Records from a dataset
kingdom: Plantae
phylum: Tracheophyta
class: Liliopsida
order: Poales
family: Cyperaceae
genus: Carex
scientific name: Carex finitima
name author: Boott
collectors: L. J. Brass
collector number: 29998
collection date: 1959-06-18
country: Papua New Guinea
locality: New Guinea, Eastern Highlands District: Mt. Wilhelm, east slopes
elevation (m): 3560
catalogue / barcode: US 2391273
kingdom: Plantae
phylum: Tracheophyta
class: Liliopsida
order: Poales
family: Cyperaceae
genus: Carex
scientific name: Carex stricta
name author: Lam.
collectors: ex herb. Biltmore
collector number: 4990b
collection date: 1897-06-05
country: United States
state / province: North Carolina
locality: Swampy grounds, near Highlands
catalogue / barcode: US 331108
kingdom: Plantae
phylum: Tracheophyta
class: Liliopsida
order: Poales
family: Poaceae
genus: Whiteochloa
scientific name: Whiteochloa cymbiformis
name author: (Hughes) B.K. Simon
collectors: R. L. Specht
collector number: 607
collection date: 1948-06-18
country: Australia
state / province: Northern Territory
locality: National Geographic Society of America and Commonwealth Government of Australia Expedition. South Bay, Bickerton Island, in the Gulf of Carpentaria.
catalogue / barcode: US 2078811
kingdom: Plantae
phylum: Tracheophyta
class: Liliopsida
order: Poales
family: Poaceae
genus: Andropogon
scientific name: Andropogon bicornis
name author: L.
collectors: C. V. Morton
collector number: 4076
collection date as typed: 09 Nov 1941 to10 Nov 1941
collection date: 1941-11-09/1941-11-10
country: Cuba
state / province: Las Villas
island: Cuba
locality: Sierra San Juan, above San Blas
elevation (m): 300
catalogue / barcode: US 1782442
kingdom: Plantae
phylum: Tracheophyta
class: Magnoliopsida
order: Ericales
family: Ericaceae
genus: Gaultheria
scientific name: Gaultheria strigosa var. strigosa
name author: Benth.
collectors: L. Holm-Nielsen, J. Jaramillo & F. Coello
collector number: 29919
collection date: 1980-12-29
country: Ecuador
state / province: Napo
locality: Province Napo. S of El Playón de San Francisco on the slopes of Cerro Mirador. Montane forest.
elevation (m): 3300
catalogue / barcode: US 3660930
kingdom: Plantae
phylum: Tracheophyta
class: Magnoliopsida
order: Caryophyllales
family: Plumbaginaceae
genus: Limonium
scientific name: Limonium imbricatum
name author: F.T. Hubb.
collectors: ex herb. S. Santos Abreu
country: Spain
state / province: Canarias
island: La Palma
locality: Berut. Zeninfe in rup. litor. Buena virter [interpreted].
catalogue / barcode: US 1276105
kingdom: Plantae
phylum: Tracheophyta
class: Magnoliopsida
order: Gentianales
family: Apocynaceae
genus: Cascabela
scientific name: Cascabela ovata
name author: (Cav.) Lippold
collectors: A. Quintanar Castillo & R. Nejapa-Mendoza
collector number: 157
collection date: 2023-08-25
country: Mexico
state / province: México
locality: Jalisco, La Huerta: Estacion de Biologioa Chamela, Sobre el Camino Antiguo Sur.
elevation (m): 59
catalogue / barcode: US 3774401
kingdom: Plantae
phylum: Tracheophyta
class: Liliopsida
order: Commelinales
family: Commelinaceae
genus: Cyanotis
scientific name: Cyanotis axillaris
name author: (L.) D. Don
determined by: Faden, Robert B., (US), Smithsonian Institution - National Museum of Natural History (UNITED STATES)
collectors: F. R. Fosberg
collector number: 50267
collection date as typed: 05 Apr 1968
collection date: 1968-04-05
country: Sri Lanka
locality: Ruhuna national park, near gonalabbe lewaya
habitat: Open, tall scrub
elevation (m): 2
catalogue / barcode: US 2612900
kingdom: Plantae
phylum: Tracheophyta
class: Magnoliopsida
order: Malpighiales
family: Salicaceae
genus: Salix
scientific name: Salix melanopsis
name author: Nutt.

### Work instructions
Arrange every line of the material above as a numbered list, leaving out any blank lines.

### Finished exercise
1. kingdom: Plantae
2. phylum: Tracheophyta
3. class: Liliopsida
4. order: Poales
5. family: Cyperaceae
6. genus: Carex
7. scientific name: Carex finitima
8. name author: Boott
9. collectors: L. J. Brass
10. collector number: 29998
11. collection date: 1959-06-18
12. country: Papua New Guinea
13. locality: New Guinea, Eastern Highlands District: Mt. Wilhelm, east slopes
14. elevation (m): 3560
15. catalogue / barcode: US 2391273
16. kingdom: Plantae
17. phylum: Tracheophyta
18. class: Liliopsida
19. order: Poales
20. family: Cyperaceae
21. genus: Carex
22. scientific name: Carex stricta
23. name author: Lam.
24. collectors: ex herb. Biltmore
25. collector number: 4990b
26. collection date: 1897-06-05
27. country: United States
28. state / province: North Carolina
29. locality: Swampy grounds, near Highlands
30. catalogue / barcode: US 331108
31. kingdom: Plantae
32. phylum: Tracheophyta
33. class: Liliopsida
34. order: Poales
35. family: Poaceae
36. genus: Whiteochloa
37. scientific name: Whiteochloa cymbiformis
38. name author: (Hughes) B.K. Simon
39. collectors: R. L. Specht
40. collector number: 607
41. collection date: 1948-06-18
42. country: Australia
43. state / province: Northern Territory
44. locality: National Geographic Society of America and Commonwealth Government of Australia Expedition. South Bay, Bickerton Island, in the Gulf of Carpentaria.
45. catalogue / barcode: US 2078811
46. kingdom: Plantae
47. phylum: Tracheophyta
48. class: Liliopsida
49. order: Poales
50. family: Poaceae
51. genus: Andropogon
52. scientific name: Andropogon bicornis
53. name author: L.
54. collectors: C. V. Morton
55. collector number: 4076
56. collection date as typed: 09 Nov 1941 to10 Nov 1941
57. collection date: 1941-11-09/1941-11-10
58. country: Cuba
59. state / province: Las Villas
60. island: Cuba
61. locality: Sierra San Juan, above San Blas
62. elevation (m): 300
63. catalogue / barcode: US 1782442
64. kingdom: Plantae
65. phylum: Tracheophyta
66. class: Magnoliopsida
67. order: Ericales
68. family: Ericaceae
69. genus: Gaultheria
70. scientific name: Gaultheria strigosa var. strigosa
71. name author: Benth.
72. collectors: L. Holm-Nielsen, J. Jaramillo & F. Coello
73. collector number: 29919
74. collection date: 1980-12-29
75. country: Ecuador
76. state / province: Napo
77. locality: Province Napo. S of El Playón de San Francisco on the slopes of Cerro Mirador. Montane forest.
78. elevation (m): 3300
79. catalogue / barcode: US 3660930
80. kingdom: Plantae
81. phylum: Tracheophyta
82. class: Magnoliopsida
83. order: Caryophyllales
84. family: Plumbaginaceae
85. genus: Limonium
86. scientific name: Limonium imbricatum
87. name author: F.T. Hubb.
88. collectors: ex herb. S. Santos Abreu
89. country: Spain
90. state / province: Canarias
91. island: La Palma
92. locality: Berut. Zeninfe in rup. litor. Buena virter [interpreted].
93. catalogue / barcode: US 1276105
94. kingdom: Plantae
95. phylum: Tracheophyta
96. class: Magnoliopsida
97. order: Gentianales
98. family: Apocynaceae
99. genus: Cascabela
100. scientific name: Cascabela ovata
101. name author: (Cav.) Lippold
102. collectors: A. Quintanar Castillo & R. Nejapa-Mendoza
103. collector number: 157
104. collection date: 2023-08-25
105. country: Mexico
106. state / province: México
107. locality: Jalisco, La Huerta: Estacion de Biologioa Chamela, Sobre el Camino Antiguo Sur.
108. elevation (m): 59
109. catalogue / barcode: US 3774401
110. kingdom: Plantae
111. phylum: Tracheophyta
112. class: Liliopsida
113. order: Commelinales
114. family: Commelinaceae
115. genus: Cyanotis
116. scientific name: Cyanotis axillaris
117. name author: (L.) D. Don
118. determined by: Faden, Robert B., (US), Smithsonian Institution - National Museum of Natural History (UNITED STATES)
119. collectors: F. R. Fosberg
120. collector number: 50267
121. collection date as typed: 05 Apr 1968
122. collection date: 1968-04-05
123. country: Sri Lanka
124. locality: Ruhuna national park, near gonalabbe lewaya
125. habitat: Open, tall scrub
126. elevation (m): 2
127. catalogue / barcode: US 2612900
128. kingdom: Plantae
129. phylum: Tracheophyta
130. class: Magnoliopsida
131. order: Malpighiales
132. family: Salicaceae
133. genus: Salix
134. scientific name: Salix melanopsis
135. name author: Nutt.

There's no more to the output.